Portugal entra em onda de calor prolongada com máximas até 44 graus
IPMA prevê oito a 10 dias de calor intenso em praticamente todo o país. Temperaturas mínimas podem não descer dos 25 a 28 graus em algumas regiões, aumentando riscos para a saúde, incêndios e afogamentos.
Portugal continental prepara-se para enfrentar uma onda de calor prolongada, que deverá durar entre oito a 10 dias e atingir praticamente todo o território, com excepção de alguns pontos do litoral oeste e sul. A previsão é do Instituto Português do Mar e da Atmosfera (IPMA), que destaca a duração do fenómeno como o principal factor de excepcionalidade deste episódio de tempo quente.
Segundo o IPMA, as temperaturas máximas deverão situar-se entre os 35 e os 44 graus na generalidade do país. As noites também vão ser difíceis, com mínimas que não deverão descer abaixo dos 20 graus e que, em algumas regiões, incluindo a Grande Lisboa, poderão ficar entre os 25 e os 28 graus. Este cenário aumenta os riscos para a população mais vulnerável, nomeadamente idosos, crianças, doentes crónicos e pessoas sem condições adequadas de habitação.

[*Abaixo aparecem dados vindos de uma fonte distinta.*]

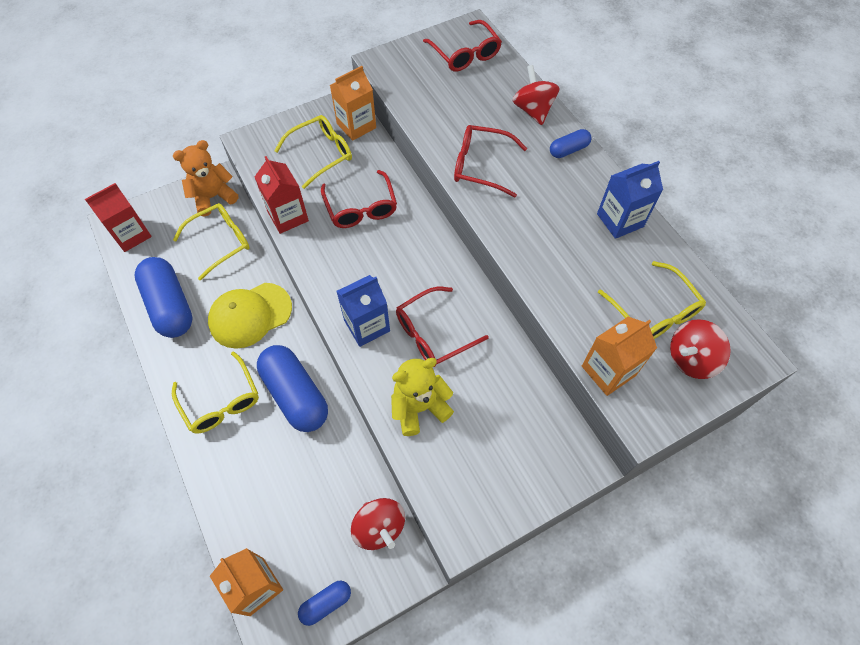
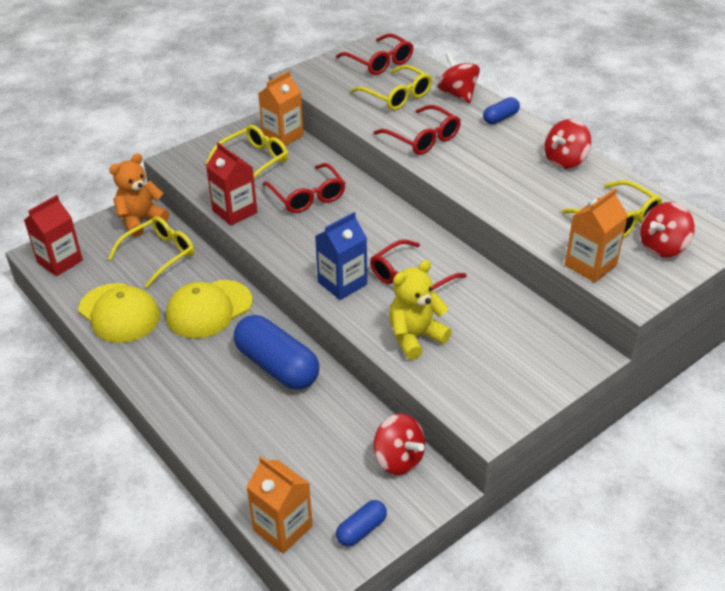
camera: 10 degrees left, 20 degrees down
blue capsule [135,257,193,338] -> yellow cap [78,283,160,343]
yellow glasses [172,352,259,433] -> yellow glasses moved to [350,65,432,110]
red glasses [454,125,527,197] -> red glasses turned 135 degrees counterclockwise [373,105,461,155]
blue carton [597,161,663,239] -> red spinning top [544,119,591,169]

A situação resulta da acção conjunta de um anticiclone centrado a noroeste da Península Ibérica e de uma depressão no norte de África, que estão a transportar ar muito quente e seco para Portugal continental. Os distritos de Évora, Beja e Portalegre entram a partir de quarta-feira em aviso laranja devido ao calor, aviso que se estenderá depois a outras regiões.
Desde o início do ano, o IPMA estima que Portugal tenha já registado 59 dias em onda de calor. Em 2023 tinham sido contabilizados 80 dias e em 2024 cerca de 74. Apesar de o fenómeno se repetir ao longo do ano, é no verão que os impactos são mais sentidos, tanto na saúde pública como no risco de incêndio.
A onda de calor mais marcante registada em Portugal continental continua a ser a de Julho e Agosto de 2003, pela sua duração, extensão territorial e intensidade. Nesse episódio foram batidos vários recordes de temperatura, incluindo os 47,3 graus registados na Amareleja, concelho de Moura, no Alentejo.
A vaga de calor que afecta grande parte da Europa já terá provocado mais de 1.300 mortes desde 21 de Junho, segundo aOrganização Mundial da Saúde, que apelou aos países europeus para reforçarem os planos de prevenção e resposta às temperaturas extremas. Em Portugal, a ministra da Saúde, Ana Paula Martins, admitiu preocupação com o impacto que a subida das temperaturas poderá ter na mortalidade.
Também a Federação Portuguesa de Nadadores Salvadores alertou para o aumento do risco de afogamento nos próximos dias, devido à maior afluência previsível a praias, rios e piscinas. A entidade defende que esse perigo deve ser incluído nas mensagens de aviso à população.
O calor extremo agrava ainda o risco de incêndio rural. Quase 20 concelhos dos distritos de Bragança, Castelo Branco, Santarém, Portalegre e Faro enfrentam perigo máximo de incêndio, enquanto todos os distritos do interior têm concelhos em perigo muito elevado.